Segment Start: Source material

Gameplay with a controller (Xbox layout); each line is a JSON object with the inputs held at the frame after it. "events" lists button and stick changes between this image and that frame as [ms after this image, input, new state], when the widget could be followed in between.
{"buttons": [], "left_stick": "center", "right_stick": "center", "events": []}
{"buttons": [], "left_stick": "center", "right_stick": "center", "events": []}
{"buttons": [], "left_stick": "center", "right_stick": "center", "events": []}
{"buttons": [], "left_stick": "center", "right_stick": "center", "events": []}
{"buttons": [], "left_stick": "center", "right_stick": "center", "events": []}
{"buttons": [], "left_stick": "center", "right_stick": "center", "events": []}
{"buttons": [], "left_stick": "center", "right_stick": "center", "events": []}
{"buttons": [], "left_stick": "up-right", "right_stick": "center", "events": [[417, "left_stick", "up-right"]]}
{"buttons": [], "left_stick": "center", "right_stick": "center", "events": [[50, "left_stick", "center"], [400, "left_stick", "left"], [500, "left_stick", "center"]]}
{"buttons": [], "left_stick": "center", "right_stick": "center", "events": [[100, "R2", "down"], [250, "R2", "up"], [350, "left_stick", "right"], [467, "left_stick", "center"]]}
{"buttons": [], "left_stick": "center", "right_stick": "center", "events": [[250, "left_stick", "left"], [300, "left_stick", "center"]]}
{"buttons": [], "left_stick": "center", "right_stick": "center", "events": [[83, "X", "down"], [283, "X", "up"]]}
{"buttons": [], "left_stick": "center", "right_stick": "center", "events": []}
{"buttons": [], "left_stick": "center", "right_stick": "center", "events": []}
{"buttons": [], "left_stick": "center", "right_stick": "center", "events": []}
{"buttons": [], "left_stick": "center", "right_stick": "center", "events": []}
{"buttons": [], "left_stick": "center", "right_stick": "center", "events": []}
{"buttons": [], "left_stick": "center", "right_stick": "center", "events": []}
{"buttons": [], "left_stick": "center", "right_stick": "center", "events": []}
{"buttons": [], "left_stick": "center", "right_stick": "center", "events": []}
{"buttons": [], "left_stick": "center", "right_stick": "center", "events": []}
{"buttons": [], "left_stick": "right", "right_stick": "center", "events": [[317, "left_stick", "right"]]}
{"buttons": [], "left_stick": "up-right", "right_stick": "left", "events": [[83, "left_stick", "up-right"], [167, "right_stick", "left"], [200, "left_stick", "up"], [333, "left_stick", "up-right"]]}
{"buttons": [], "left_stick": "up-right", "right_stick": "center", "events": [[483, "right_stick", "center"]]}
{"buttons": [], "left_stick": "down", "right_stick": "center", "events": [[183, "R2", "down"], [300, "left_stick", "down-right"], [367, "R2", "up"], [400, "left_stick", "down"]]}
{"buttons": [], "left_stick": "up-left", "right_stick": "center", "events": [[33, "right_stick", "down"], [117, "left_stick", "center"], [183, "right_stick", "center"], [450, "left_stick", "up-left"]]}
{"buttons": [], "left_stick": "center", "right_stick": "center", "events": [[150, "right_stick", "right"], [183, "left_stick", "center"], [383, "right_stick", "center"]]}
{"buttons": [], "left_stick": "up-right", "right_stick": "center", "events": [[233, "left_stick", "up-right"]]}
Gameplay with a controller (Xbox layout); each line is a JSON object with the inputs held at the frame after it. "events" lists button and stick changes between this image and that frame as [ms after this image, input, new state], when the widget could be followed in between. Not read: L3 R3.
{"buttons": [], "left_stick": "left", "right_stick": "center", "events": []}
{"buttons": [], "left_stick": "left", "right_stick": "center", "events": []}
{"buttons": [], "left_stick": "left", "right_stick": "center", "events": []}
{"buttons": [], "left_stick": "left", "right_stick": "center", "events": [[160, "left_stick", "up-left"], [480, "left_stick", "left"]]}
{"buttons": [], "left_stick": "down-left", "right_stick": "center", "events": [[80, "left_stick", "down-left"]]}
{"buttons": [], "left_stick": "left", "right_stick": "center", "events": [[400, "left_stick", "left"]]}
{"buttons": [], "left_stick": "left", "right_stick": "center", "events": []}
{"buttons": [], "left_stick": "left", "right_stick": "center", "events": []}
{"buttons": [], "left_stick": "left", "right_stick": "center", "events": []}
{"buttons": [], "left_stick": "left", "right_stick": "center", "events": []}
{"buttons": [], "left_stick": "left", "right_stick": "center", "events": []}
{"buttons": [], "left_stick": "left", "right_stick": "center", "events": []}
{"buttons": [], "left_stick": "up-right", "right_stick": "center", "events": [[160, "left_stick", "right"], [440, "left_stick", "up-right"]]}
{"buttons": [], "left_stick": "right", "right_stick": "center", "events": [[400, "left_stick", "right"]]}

Segment End: Source material

_Exercise_: The whole listing above needs to be written out exactly.

_Written answer_:
Gameplay with a controller (Xbox layout); each line is a JSON object with the inputs held at the frame after it. "events" lists button and stick changes between this image and that frame as [ms after this image, input, new state], when the widget could be followed in between.
{"buttons": [], "left_stick": "center", "right_stick": "center", "events": []}
{"buttons": [], "left_stick": "center", "right_stick": "center", "events": []}
{"buttons": [], "left_stick": "center", "right_stick": "center", "events": []}
{"buttons": [], "left_stick": "center", "right_stick": "center", "events": []}
{"buttons": [], "left_stick": "center", "right_stick": "center", "events": []}
{"buttons": [], "left_stick": "center", "right_stick": "center", "events": []}
{"buttons": [], "left_stick": "center", "right_stick": "center", "events": []}
{"buttons": [], "left_stick": "up-right", "right_stick": "center", "events": [[417, "left_stick", "up-right"]]}
{"buttons": [], "left_stick": "center", "right_stick": "center", "events": [[50, "left_stick", "center"], [400, "left_stick", "left"], [500, "left_stick", "center"]]}
{"buttons": [], "left_stick": "center", "right_stick": "center", "events": [[100, "R2", "down"], [250, "R2", "up"], [350, "left_stick", "right"], [467, "left_stick", "center"]]}
{"buttons": [], "left_stick": "center", "right_stick": "center", "events": [[250, "left_stick", "left"], [300, "left_stick", "center"]]}
{"buttons": [], "left_stick": "center", "right_stick": "center", "events": [[83, "X", "down"], [283, "X", "up"]]}
{"buttons": [], "left_stick": "center", "right_stick": "center", "events": []}
{"buttons": [], "left_stick": "center", "right_stick": "center", "events": []}
{"buttons": [], "left_stick": "center", "right_stick": "center", "events": []}
{"buttons": [], "left_stick": "center", "right_stick": "center", "events": []}
{"buttons": [], "left_stick": "center", "right_stick": "center", "events": []}
{"buttons": [], "left_stick": "center", "right_stick": "center", "events": []}
{"buttons": [], "left_stick": "center", "right_stick": "center", "events": []}
{"buttons": [], "left_stick": "center", "right_stick": "center", "events": []}
{"buttons": [], "left_stick": "center", "right_stick": "center", "events": []}
{"buttons": [], "left_stick": "right", "right_stick": "center", "events": [[317, "left_stick", "right"]]}
{"buttons": [], "left_stick": "up-right", "right_stick": "left", "events": [[83, "left_stick", "up-right"], [167, "right_stick", "left"], [200, "left_stick", "up"], [333, "left_stick", "up-right"]]}
{"buttons": [], "left_stick": "up-right", "right_stick": "center", "events": [[483, "right_stick", "center"]]}
{"buttons": [], "left_stick": "down", "right_stick": "center", "events": [[183, "R2", "down"], [300, "left_stick", "down-right"], [367, "R2", "up"], [400, "left_stick", "down"]]}
{"buttons": [], "left_stick": "up-left", "right_stick": "center", "events": [[33, "right_stick", "down"], [117, "left_stick", "center"], [183, "right_stick", "center"], [450, "left_stick", "up-left"]]}
{"buttons": [], "left_stick": "center", "right_stick": "center", "events": [[150, "right_stick", "right"], [183, "left_stick", "center"], [383, "right_stick", "center"]]}
{"buttons": [], "left_stick": "up-right", "right_stick": "center", "events": [[233, "left_stick", "up-right"]]}
Gameplay with a controller (Xbox layout); each line is a JSON object with the inputs held at the frame after it. "events" lists button and stick changes between this image and that frame as [ms after this image, input, new state], when the widget could be followed in between. Not read: L3 R3.
{"buttons": [], "left_stick": "left", "right_stick": "center", "events": []}
{"buttons": [], "left_stick": "left", "right_stick": "center", "events": []}
{"buttons": [], "left_stick": "left", "right_stick": "center", "events": []}
{"buttons": [], "left_stick": "left", "right_stick": "center", "events": [[160, "left_stick", "up-left"], [480, "left_stick", "left"]]}
{"buttons": [], "left_stick": "down-left", "right_stick": "center", "events": [[80, "left_stick", "down-left"]]}
{"buttons": [], "left_stick": "left", "right_stick": "center", "events": [[400, "left_stick", "left"]]}
{"buttons": [], "left_stick": "left", "right_stick": "center", "events": []}
{"buttons": [], "left_stick": "left", "right_stick": "center", "events": []}
{"buttons": [], "left_stick": "left", "right_stick": "center", "events": []}
{"buttons": [], "left_stick": "left", "right_stick": "center", "events": []}
{"buttons": [], "left_stick": "left", "right_stick": "center", "events": []}
{"buttons": [], "left_stick": "left", "right_stick": "center", "events": []}
{"buttons": [], "left_stick": "up-right", "right_stick": "center", "events": [[160, "left_stick", "right"], [440, "left_stick", "up-right"]]}
{"buttons": [], "left_stick": "right", "right_stick": "center", "events": [[400, "left_stick", "right"]]}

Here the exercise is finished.